Cleaning Options API

whisper_vtt2srt.domain.options.CleaningOptions dataclass

Configuration options for the VTT to SRT cleaning pipeline.

Attributes:

Name Type Description
remove_pixelation bool

If True, removes the "karaoke effect" where text accumulates over multiple blocks (e.g., "Hello" -> "Hello world"). Defaults to True.

remove_glitches bool

If True, removes blocks with invisible duration (< 50ms) that cause player flickering. Defaults to True.

simplify_formatting bool

If True, strips internal formatting tags like <b>, <i>, <c.color>, etc. Defaults to True.

remove_metadata bool

If True, removes positioning tags often found in VTT (e.g., align:start position:0%). Defaults to True.

merge_short_lines bool

If True, aggressively merges short lines into single lines.
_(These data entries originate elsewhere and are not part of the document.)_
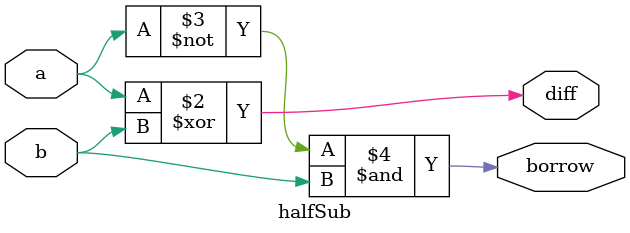
<source format=v>
`timescale 1ns / 1ps
module halfSub(
    input a,
    input b,
    output diff,
    output borrow
    );
	 reg diff, borrow;
	 
	 always @(*)
	 begin 
		diff = a^b;
		borrow = (~a)&b;
	 end
endmodule

</source>
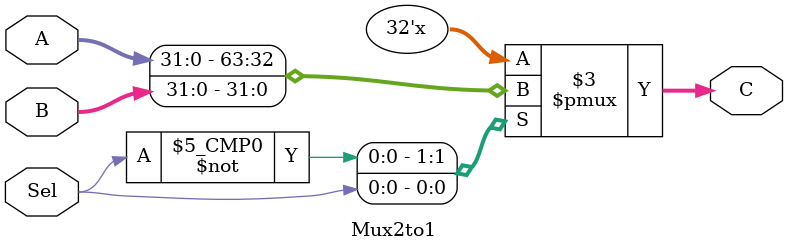
<source format=v>
`timescale 1ns / 1ps

module Mux2to1( 
					input  Sel,
					input [31:0] A,B,
					output reg [31:0] C
					);
initial
	C = 32'd0;
always @(*)											//Un case para seleccionador el valor de la salida
	case(Sel)								//dependiendo del valor del seleccionador.
		1'b0:	C <= A;		
		1'b1:	C <= B;		
		default: C <= 32'd0;
	endcase 
endmodule

</source>
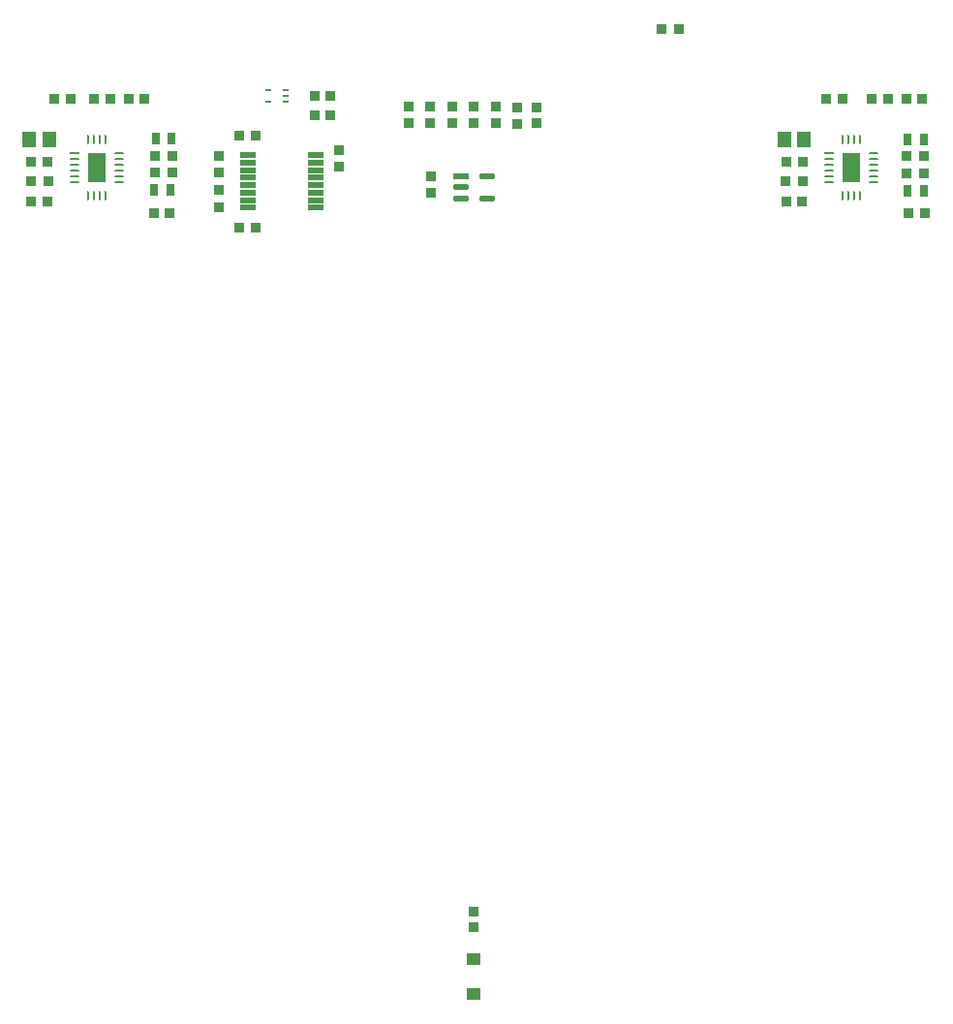
<source format=gbr>
%TF.GenerationSoftware,Altium Limited,Altium Designer,22.10.1 (41)*%
G04 Layer_Color=8421504*
%FSLAX45Y45*%
%MOMM*%
%TF.SameCoordinates,CC01BCFA-2ECF-4BF2-A349-93AF2CE8EC74*%
%TF.FilePolarity,Positive*%
%TF.FileFunction,Paste,Top*%
%TF.Part,Single*%
G01*
G75*
%TA.AperFunction,SMDPad,CuDef*%
G04:AMPARAMS|DCode=10|XSize=0.45mm|YSize=1.4mm|CornerRadius=0.0495mm|HoleSize=0mm|Usage=FLASHONLY|Rotation=90.000|XOffset=0mm|YOffset=0mm|HoleType=Round|Shape=RoundedRectangle|*
%AMROUNDEDRECTD10*
21,1,0.45000,1.30100,0,0,90.0*
21,1,0.35100,1.40000,0,0,90.0*
1,1,0.09900,0.65050,0.17550*
1,1,0.09900,0.65050,-0.17550*
1,1,0.09900,-0.65050,-0.17550*
1,1,0.09900,-0.65050,0.17550*
%
%ADD10ROUNDEDRECTD10*%
%ADD11R,0.91213X0.95872*%
%ADD12R,0.95872X0.91213*%
%ADD13R,0.60960X0.25400*%
%ADD14R,1.16000X1.47000*%
%ADD17R,0.83107X0.24247*%
G04:AMPARAMS|DCode=18|XSize=0.83107mm|YSize=0.24247mm|CornerRadius=0.12124mm|HoleSize=0mm|Usage=FLASHONLY|Rotation=0.000|XOffset=0mm|YOffset=0mm|HoleType=Round|Shape=RoundedRectangle|*
%AMROUNDEDRECTD18*
21,1,0.83107,0.00000,0,0,0.0*
21,1,0.58859,0.24247,0,0,0.0*
1,1,0.24247,0.29430,0.00000*
1,1,0.24247,-0.29430,0.00000*
1,1,0.24247,-0.29430,0.00000*
1,1,0.24247,0.29430,0.00000*
%
%ADD18ROUNDEDRECTD18*%
G04:AMPARAMS|DCode=19|XSize=0.24247mm|YSize=0.83107mm|CornerRadius=0.12124mm|HoleSize=0mm|Usage=FLASHONLY|Rotation=0.000|XOffset=0mm|YOffset=0mm|HoleType=Round|Shape=RoundedRectangle|*
%AMROUNDEDRECTD19*
21,1,0.24247,0.58859,0,0,0.0*
21,1,0.00000,0.83107,0,0,0.0*
1,1,0.24247,0.00000,-0.29430*
1,1,0.24247,0.00000,-0.29430*
1,1,0.24247,0.00000,0.29430*
1,1,0.24247,0.00000,0.29430*
%
%ADD19ROUNDEDRECTD19*%
%ADD20R,0.95814X0.91213*%
%ADD21R,0.91213X0.95814*%
%ADD22R,1.40712X0.57583*%
G04:AMPARAMS|DCode=23|XSize=1.40712mm|YSize=0.57583mm|CornerRadius=0.28791mm|HoleSize=0mm|Usage=FLASHONLY|Rotation=0.000|XOffset=0mm|YOffset=0mm|HoleType=Round|Shape=RoundedRectangle|*
%AMROUNDEDRECTD23*
21,1,1.40712,0.00000,0,0,0.0*
21,1,0.83129,0.57583,0,0,0.0*
1,1,0.57583,0.41565,0.00000*
1,1,0.57583,-0.41565,0.00000*
1,1,0.57583,-0.41565,0.00000*
1,1,0.57583,0.41565,0.00000*
%
%ADD23ROUNDEDRECTD23*%
%ADD24R,1.20000X1.00000*%
%TA.AperFunction,NonConductor*%
%ADD54R,0.82500X0.90000*%
%ADD55R,1.59165X2.59165*%
%ADD56R,0.64000X1.00000*%
D10*
X-1385000Y9222500D02*
D03*
Y9287500D02*
D03*
Y9352500D02*
D03*
Y9417500D02*
D03*
Y9482500D02*
D03*
Y9547500D02*
D03*
Y9612500D02*
D03*
Y9677500D02*
D03*
X-1975000Y9222500D02*
D03*
Y9287500D02*
D03*
Y9352500D02*
D03*
Y9417500D02*
D03*
Y9482500D02*
D03*
Y9547500D02*
D03*
Y9612500D02*
D03*
Y9677500D02*
D03*
D11*
X-2230000Y9672671D02*
D03*
Y9527329D02*
D03*
Y9372671D02*
D03*
Y9227329D02*
D03*
X-1180000Y9722671D02*
D03*
Y9577329D02*
D03*
X375000Y10100000D02*
D03*
Y9954659D02*
D03*
X0Y9960329D02*
D03*
Y10105671D02*
D03*
X-375000Y9352329D02*
D03*
Y9497671D02*
D03*
D12*
X-1907329Y9850000D02*
D03*
X-2052671D02*
D03*
Y9050000D02*
D03*
X-1907329D02*
D03*
X2872671Y9620000D02*
D03*
X2727329D02*
D03*
X1787671Y10782500D02*
D03*
X1642329D02*
D03*
X-3872671Y9625000D02*
D03*
X-3727329D02*
D03*
D13*
X-1799930Y10150000D02*
D03*
Y10250000D02*
D03*
X-1650070D02*
D03*
Y10200000D02*
D03*
Y10150000D02*
D03*
D14*
X-3712500Y9820000D02*
D03*
X-3887500D02*
D03*
X2887500Y9820000D02*
D03*
X2712500D02*
D03*
D17*
X3105947Y9695000D02*
D03*
X-3494053Y9695000D02*
D03*
D18*
X3105947Y9645000D02*
D03*
Y9595000D02*
D03*
Y9545000D02*
D03*
Y9495000D02*
D03*
Y9445000D02*
D03*
X3494053D02*
D03*
Y9495000D02*
D03*
Y9545000D02*
D03*
Y9595000D02*
D03*
Y9645000D02*
D03*
Y9695000D02*
D03*
X-3494053Y9645000D02*
D03*
Y9595000D02*
D03*
Y9545000D02*
D03*
Y9495000D02*
D03*
Y9445000D02*
D03*
X-3105947D02*
D03*
Y9495000D02*
D03*
Y9545000D02*
D03*
Y9595000D02*
D03*
Y9645000D02*
D03*
Y9695000D02*
D03*
D19*
X3225000Y9325946D02*
D03*
X3275000D02*
D03*
X3325000D02*
D03*
X3375000D02*
D03*
Y9814053D02*
D03*
X3325000D02*
D03*
X3275000D02*
D03*
X3225000D02*
D03*
X-3375000Y9325947D02*
D03*
X-3325000D02*
D03*
X-3275000D02*
D03*
X-3225000D02*
D03*
Y9814053D02*
D03*
X-3275000D02*
D03*
X-3325000D02*
D03*
X-3375000D02*
D03*
D20*
X3940399Y9170000D02*
D03*
X3800000D02*
D03*
X3920199Y10170000D02*
D03*
X3779800D02*
D03*
X2729800Y9275000D02*
D03*
X2870199D02*
D03*
X3079801Y10170000D02*
D03*
X3220200D02*
D03*
X3620200D02*
D03*
X3479801D02*
D03*
X-3670199Y10170000D02*
D03*
X-3529800D02*
D03*
X-3179801D02*
D03*
X-3320200D02*
D03*
X-2879800D02*
D03*
X-3020199D02*
D03*
X-3870200Y9275000D02*
D03*
X-3729801D02*
D03*
X-2659600Y9170000D02*
D03*
X-2799999D02*
D03*
X-1395199Y10025000D02*
D03*
X-1254800D02*
D03*
X-1395199Y10200000D02*
D03*
X-1254800D02*
D03*
D21*
X-381000Y10103200D02*
D03*
Y9962800D02*
D03*
X190500Y10103200D02*
D03*
Y9962800D02*
D03*
X-571500Y10103200D02*
D03*
Y9962800D02*
D03*
X-190500D02*
D03*
Y10103200D02*
D03*
X550000Y10100000D02*
D03*
Y9959601D02*
D03*
X0Y3070200D02*
D03*
Y2929801D02*
D03*
D22*
X-115055Y9493000D02*
D03*
D23*
Y9398000D02*
D03*
Y9303000D02*
D03*
X115055D02*
D03*
Y9493000D02*
D03*
D24*
X0Y2350000D02*
D03*
Y2650000D02*
D03*
D54*
X-3876238Y9449988D02*
D03*
X-3723762Y9450011D02*
D03*
X2723759Y9449990D02*
D03*
X2876241Y9450009D02*
D03*
X3936245Y9520006D02*
D03*
X3783755Y9519994D02*
D03*
X3936245Y9670005D02*
D03*
X3783755Y9669995D02*
D03*
X-2638756Y9675005D02*
D03*
X-2791246Y9674996D02*
D03*
X-2638755Y9525005D02*
D03*
X-2791246Y9524996D02*
D03*
D55*
X3300000Y9570000D02*
D03*
X-3300000Y9570000D02*
D03*
D56*
X3929975Y9370001D02*
D03*
X3790032Y9369996D02*
D03*
X3929974Y9820002D02*
D03*
X3790033Y9819995D02*
D03*
X-2645027Y9825001D02*
D03*
X-2784968Y9824996D02*
D03*
X-2655025Y9375002D02*
D03*
X-2794967Y9374996D02*
D03*
%TF.MD5,613699723eec426f3dd6fdf708ee48c2*%
M02*

</source>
Defaults to False.

remove_sound_descriptions bool

If True, removes typical sound descriptions like [Music], [Applause], [Laughter], etc. Defaults to True.
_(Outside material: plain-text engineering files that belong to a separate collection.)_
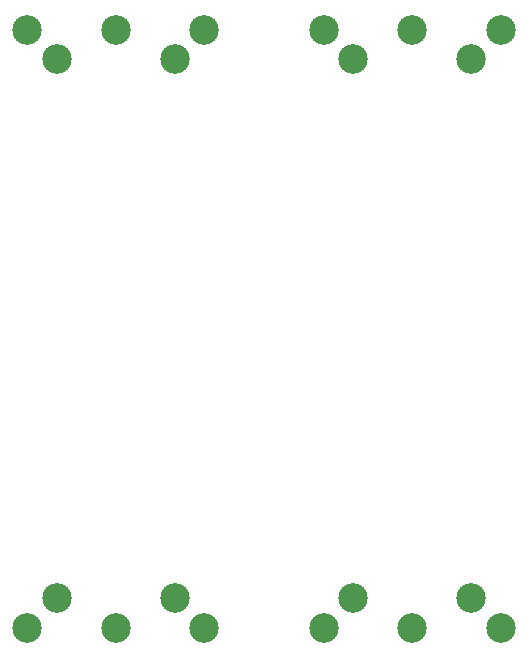
<source format=gbr>
%TF.GenerationSoftware,KiCad,Pcbnew,(6.0.10)*%
%TF.CreationDate,2023-04-08T10:37:49-05:00*%
%TF.ProjectId,AkaiFireSequener,416b6169-4669-4726-9553-657175656e65,rev?*%
%TF.SameCoordinates,Original*%
%TF.FileFunction,Legend,Bot*%
%TF.FilePolarity,Positive*%
%FSLAX46Y46*%
G04 Gerber Fmt 4.6, Leading zero omitted, Abs format (unit mm)*
G04 Created by KiCad (PCBNEW (6.0.10)) date 2023-04-08 10:37:49*
%MOMM*%
%LPD*%
G01*
G04 APERTURE LIST*
%ADD10C,2.499360*%
G04 APERTURE END LIST*
D10*
%TO.C,J5*%
X144898080Y-89397200D03*
X132403820Y-91899100D03*
X137400000Y-89399740D03*
X129901920Y-89397200D03*
X142396180Y-91899100D03*
%TD*%
%TO.C,J4*%
X119798080Y-89397200D03*
X107303820Y-91899100D03*
X112300000Y-89399740D03*
X104801920Y-89397200D03*
X117296180Y-91899100D03*
%TD*%
%TO.C,J3*%
X129901920Y-140002800D03*
X142396180Y-137500900D03*
X137400000Y-140000260D03*
X144898080Y-140002800D03*
X132403820Y-137500900D03*
%TD*%
%TO.C,J2*%
X107303820Y-137500900D03*
X119798080Y-140002800D03*
X112300000Y-140000260D03*
X117296180Y-137500900D03*
X104801920Y-140002800D03*
%TD*%
M02*

</source>
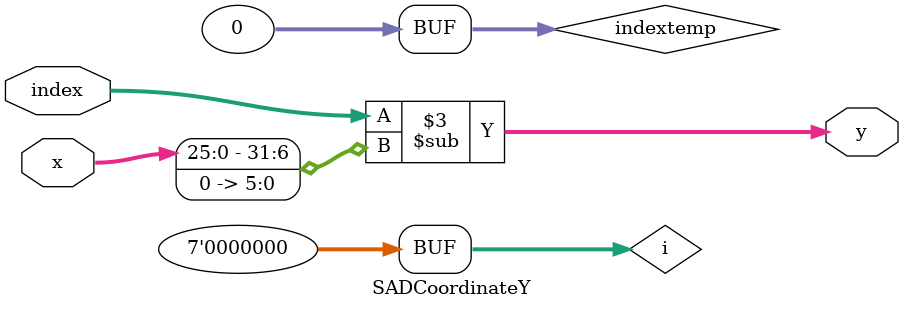
<source format=v>
`timescale 1ns / 1ps


module SADCoordinateY(index, x, y);

    input [31:0] index, x;
    reg [6:0] i;
    reg signed [31:0] indextemp, xtemp;
    output reg [31:0] y;
   
   initial begin
        y <= 0;
        i <= 0;
        indextemp <= 0;
        end
  
    
    
    always @ (index, x) begin 
        y = index - (x << 6); 
//        indextemp <= index;
//        for (i = 0; i < 64; i = i + 1) begin
//            if((indextemp - 64) >= 0) begin
//                x <= x + 1;
//                indextemp <= indextemp - 64;
//            end
//        end
         
////        x <= xtemp; 
       
            
    
    
    end


endmodule

</source>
Source code in whisper_vtt2srt/domain/options.py
@dataclass
class CleaningOptions:
    """Configuration options for the VTT to SRT cleaning pipeline.

    Attributes:
        remove_pixelation (bool): If True, removes the "karaoke effect" where text accumulates
            over multiple blocks (e.g., "Hello" -> "Hello world"). Defaults to True.
        remove_glitches (bool): If True, removes blocks with invisible duration (< 50ms)
            that cause player flickering. Defaults to True.
        simplify_formatting (bool): If True, strips internal formatting tags
            like `<b>`, `<i>`, `<c.color>`, etc. Defaults to True.
        remove_metadata (bool): If True, removes positioning tags often found in VTT
            (e.g., `align:start position:0%`). Defaults to True.
        merge_short_lines (bool): If True, aggressively merges short lines into single lines.
            Defaults to False.
        remove_sound_descriptions (bool): If True, removes typical sound descriptions
            like `[Music]`, `[Applause]`, `[Laughter]`, etc. Defaults to True.
    """
    remove_pixelation: bool = True
    remove_glitches: bool = True
    simplify_formatting: bool = True
    remove_metadata: bool = True
    merge_short_lines: bool = False
    remove_sound_descriptions: bool = True
    max_line_length: int = 42